Comment représenter fidèlement son époque tout en restant intemporelle ? A la fois poète, romancière et dramaturge, ses compositions ont mené à la naissance d’un genre littéraire. Et les messages qu’elles contiennent résonnent toujours aujourd’hui. La Plume te raconte Jane Austen : sa vie, son œuvre, sa continuité.
Une femme secrète… et émancipée
Jane, issue de la petite noblesse, suit une éducation très poussée, envoyée à Oxford selon la tradition familiale. Le plein accès à l’instruction est rare pour les femmes à l’époque et le haut niveau littéraire de sa famille l’amène naturellement à l’écriture. Ses premiers textes remontent à l’âge de 12 ans, où elle s’essaye déjà à de multiples genres littéraires, polyvalence qui caractérisera toute son œuvre. Si aujourd’hui, son nom t’évoque forcément quelque chose (si ce n’est pour le très célèbre Orgueil et Préjugés), on aurait pourtant pu ne jamais la connaître.
On doit sa biographie à son neveu James Edward Austen-Leigh qui publie A Memoir of Jane Austen (Souvenir de Jane Austen), plus de 50 ans après la mort de l’autrice. Sa réputation vient également avec cet ouvrage car de son vivant, elle publie chacun de ses romans de manière anonyme. A l’époque, les femmes n’avaient pas le droit de signer des contrats. Et d’un point de vue social, être écrivaine au XVIIIe siècle n’est pas perçu comme quelque chose de « respectable ». C’est avec l’aide de son frère Henry que Jane a pu faire parvenir son travail à des éditeurs et ainsi exercer son métier au-delà des normes sociales imposées. Et c’est grâce à son neveu qu’elle s’est faite connaître du grand public. Finalement la légende Austen, c’est une affaire de famille.
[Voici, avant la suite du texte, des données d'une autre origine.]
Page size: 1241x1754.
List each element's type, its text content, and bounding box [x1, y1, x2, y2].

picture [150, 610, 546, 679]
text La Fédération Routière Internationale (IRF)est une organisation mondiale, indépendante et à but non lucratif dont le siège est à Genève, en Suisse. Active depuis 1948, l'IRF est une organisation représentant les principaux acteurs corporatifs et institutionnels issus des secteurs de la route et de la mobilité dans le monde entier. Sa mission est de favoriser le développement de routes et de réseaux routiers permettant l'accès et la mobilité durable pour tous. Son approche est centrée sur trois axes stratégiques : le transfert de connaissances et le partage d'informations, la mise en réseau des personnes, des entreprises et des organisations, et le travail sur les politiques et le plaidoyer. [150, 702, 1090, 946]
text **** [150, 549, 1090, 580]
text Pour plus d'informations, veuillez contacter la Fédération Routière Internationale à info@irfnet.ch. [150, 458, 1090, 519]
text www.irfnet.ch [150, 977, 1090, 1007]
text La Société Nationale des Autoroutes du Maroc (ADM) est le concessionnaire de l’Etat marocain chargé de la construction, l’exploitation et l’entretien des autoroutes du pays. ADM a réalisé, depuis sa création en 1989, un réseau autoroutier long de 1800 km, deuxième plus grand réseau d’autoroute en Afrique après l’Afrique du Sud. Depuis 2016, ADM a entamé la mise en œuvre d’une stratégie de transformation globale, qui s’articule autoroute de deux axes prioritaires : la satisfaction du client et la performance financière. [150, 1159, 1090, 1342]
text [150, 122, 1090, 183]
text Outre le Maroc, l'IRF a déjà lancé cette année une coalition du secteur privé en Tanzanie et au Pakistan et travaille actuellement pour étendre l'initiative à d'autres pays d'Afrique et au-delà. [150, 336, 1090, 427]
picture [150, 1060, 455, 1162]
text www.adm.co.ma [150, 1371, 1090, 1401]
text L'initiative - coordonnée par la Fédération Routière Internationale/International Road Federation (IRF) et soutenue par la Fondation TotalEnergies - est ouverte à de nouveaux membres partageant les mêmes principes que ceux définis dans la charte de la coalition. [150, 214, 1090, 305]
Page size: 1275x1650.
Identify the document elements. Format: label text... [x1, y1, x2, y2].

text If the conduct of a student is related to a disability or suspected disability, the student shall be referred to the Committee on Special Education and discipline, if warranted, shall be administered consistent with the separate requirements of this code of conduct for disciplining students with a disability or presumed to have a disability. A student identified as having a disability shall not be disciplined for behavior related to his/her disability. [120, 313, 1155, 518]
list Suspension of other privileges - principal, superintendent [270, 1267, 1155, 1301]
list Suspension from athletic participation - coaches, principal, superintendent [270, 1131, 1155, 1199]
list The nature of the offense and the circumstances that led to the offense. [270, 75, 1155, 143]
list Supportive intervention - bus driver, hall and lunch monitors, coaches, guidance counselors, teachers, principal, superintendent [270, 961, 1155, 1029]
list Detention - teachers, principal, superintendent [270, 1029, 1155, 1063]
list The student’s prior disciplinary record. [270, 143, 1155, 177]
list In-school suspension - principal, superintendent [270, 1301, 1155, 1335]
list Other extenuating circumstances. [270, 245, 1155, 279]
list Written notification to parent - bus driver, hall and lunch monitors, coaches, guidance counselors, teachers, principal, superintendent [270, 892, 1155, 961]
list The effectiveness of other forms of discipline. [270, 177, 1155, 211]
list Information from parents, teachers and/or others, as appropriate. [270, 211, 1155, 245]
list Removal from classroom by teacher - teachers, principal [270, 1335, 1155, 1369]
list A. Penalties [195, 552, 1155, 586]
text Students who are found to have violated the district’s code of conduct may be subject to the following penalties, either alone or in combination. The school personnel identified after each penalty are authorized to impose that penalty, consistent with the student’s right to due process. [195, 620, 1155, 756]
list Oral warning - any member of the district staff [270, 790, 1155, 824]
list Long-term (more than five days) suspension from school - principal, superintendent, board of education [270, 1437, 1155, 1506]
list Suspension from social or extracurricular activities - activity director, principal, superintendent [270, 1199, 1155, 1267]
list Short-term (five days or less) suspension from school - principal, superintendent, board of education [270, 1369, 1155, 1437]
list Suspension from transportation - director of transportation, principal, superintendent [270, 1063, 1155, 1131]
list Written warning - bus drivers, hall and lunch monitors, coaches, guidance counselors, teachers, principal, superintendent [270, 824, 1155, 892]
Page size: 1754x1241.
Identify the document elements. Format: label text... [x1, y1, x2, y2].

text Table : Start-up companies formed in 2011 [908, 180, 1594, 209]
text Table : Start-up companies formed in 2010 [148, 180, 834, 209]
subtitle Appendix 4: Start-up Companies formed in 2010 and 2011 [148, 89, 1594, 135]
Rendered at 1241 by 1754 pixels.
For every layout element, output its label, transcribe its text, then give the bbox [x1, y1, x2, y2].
Une plume mordante, entre critique sociale et questionnements moraux
Le style d’écriture de Jane Austen va de pair avec les messages qu’elle souhaite faire passer dans ses textes. Empreinte d’ironie et de burlesque, la plume de l’écrivaine déconstruit les impératifs sociaux de son époque et cherche à dénoncer l’hypocrisie au sein de la haute société. On peut citer en exemple la phrase d’ouverture d’Orgueil et Préjugés : « C’est une vérité universellement reconnue, qu’un homme célibataire en possession d’une bonne fortune doit avoir besoin d’une femme ». Osé pour l’époque, et profondément progressiste.
Cependant, la visée de Jane Austen n’est pas seulement polémique. Élevée dans une famille catholique pratiquante, la religion, qui occupe une forte place dans sa vie, va amener la morale et le sérieux religieux au centre de ses écrits. Mais plutôt qu’une forme de moralisation, Jane Austen fait s’interroger ses personnages sur leur situation et sur eux-mêmes, en développant leurs discours intérieurs dans la narration. L’écrivaine aborde également le thème de la précarité économique des femmes de son temps, liée à leur manque d’indépendance, leur invisibilité au sein de la société civile et à une éducation quasi nulle par rapport à celle des hommes. Intensément féministe ou fine sociologue ? Un peu des deux selon moi mais le débat n’est pas clos.
Toujours au sommet
La fame de Jane Austen ne s’est jamais tarie. Des articles comme celui que vous êtes en train de lire se sont écrits par centaines. Des documentaires ont décortiqué sa vie pendant des heures et le 7ème art s’est bien sûr emparé de la perle. Avant tout cela, l’œuvre de Jane Austen a profondément inspiré les romans de Georgette Heyer, écrivaine anglaise dont les livres lancent le sous-genre du roman de Régence. Cela ne te dit rien ? Si je te réponds Bridgerton, peut-être que ce sera plus simple à visualiser. La romance de Régence se déroule sous le règne de princes régents* en Grande-Bretagne juste avant que la reine Victoria n’accède au trône. Au programme : des bals somptueux, des mariages par dizaines et des obligations morales et sociales omniprésentes. Si Bridgerton est moins authentique que les romans d’époque, la série a contribué à mettre en avant cette période historique. Fort de ce phénomène, Netflix sort en juillet 2022 Persuasion, adaptation du dernier roman de Jane Austen. Reste à voir si le film réussira à séduire la critique comme l’a fait le précédent, réalisé par la BBC en 2007.
*un prince régent (ou princesse régente) gouverne une monarchie en tant que régent à la place du souverain « titulaire » dans le cas où celui-ci se trouve en incapacité de régner.